Even though he is well aware of them, President Monson doesn't talk about the Church's worldwide humanitarian efforts in terms of percentages or statistics. He talks about them in terms of people — the Ethiopian child saved from starvation by Church-produced Atmit; the man living in East Germany behind the Iron Curtain who needed a pair of shoes (President Monson gave the man his shoes and wore his house slippers home); the baby in the Philippines who is healthy because his mother learned about hygiene.
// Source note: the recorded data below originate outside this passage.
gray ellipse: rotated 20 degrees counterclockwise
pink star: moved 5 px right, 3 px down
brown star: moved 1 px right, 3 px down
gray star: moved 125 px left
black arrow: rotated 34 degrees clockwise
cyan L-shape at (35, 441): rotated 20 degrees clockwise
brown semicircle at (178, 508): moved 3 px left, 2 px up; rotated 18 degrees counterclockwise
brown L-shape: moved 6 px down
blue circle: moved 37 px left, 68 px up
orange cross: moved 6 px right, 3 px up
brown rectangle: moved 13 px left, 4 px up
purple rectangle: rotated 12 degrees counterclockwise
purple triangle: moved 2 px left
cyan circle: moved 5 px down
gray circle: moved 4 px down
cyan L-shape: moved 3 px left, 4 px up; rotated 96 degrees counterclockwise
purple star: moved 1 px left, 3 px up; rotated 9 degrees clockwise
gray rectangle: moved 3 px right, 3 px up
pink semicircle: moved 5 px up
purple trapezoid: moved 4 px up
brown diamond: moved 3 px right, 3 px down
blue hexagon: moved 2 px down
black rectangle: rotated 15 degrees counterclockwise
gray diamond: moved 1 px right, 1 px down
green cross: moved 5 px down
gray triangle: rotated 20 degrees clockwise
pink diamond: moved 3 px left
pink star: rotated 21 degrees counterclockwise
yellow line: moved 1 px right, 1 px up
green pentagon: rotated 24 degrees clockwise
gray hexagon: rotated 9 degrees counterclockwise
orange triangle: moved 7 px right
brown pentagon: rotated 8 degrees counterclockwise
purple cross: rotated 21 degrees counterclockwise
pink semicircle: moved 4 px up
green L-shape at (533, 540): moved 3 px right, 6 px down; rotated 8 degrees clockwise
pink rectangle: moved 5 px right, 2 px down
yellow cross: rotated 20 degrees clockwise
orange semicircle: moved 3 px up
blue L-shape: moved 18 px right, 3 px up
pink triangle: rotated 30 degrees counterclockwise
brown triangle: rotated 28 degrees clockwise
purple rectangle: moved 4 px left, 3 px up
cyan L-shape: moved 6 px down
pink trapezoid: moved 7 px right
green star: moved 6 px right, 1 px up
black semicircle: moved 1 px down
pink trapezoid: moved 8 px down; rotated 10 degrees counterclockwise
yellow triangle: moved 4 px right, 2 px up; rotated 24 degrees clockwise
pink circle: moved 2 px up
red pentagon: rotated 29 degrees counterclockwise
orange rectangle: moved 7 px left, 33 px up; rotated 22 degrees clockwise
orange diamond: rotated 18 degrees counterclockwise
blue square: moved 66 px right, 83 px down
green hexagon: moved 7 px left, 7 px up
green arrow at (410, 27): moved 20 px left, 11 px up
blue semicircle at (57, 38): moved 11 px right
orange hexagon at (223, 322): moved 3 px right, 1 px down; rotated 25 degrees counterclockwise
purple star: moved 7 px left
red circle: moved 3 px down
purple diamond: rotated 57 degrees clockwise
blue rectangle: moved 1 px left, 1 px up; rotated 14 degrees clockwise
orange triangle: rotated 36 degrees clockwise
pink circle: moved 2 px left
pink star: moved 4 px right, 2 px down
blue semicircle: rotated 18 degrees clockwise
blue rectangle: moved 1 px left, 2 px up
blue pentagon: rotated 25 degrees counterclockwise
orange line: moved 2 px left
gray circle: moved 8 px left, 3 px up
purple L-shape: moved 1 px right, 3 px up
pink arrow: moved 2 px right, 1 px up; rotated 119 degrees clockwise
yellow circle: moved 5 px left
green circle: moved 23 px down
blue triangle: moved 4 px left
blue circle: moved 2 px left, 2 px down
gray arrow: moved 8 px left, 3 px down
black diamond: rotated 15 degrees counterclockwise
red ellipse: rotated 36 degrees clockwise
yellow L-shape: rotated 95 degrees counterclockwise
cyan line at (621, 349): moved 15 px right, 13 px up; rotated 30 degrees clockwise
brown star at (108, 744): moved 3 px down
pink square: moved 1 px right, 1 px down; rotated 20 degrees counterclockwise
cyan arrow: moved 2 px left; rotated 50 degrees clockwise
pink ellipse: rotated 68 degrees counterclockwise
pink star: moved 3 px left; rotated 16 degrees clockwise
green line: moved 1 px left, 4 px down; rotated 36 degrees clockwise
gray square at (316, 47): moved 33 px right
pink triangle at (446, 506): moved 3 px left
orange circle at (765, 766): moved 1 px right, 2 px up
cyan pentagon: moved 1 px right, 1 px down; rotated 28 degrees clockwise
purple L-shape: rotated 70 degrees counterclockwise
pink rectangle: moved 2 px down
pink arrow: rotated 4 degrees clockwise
"Every president of this Church whom I have known has been four square in favor of helping those in need and without defining whether they are white or black or brown, or whether they are in the Orient or black Africa.

"Those who have much should be more generous in helping those who have none," President Monson said.

There will always be more work to do, he concluded. But, we can "replace the weakness of one standing alone with many standing together."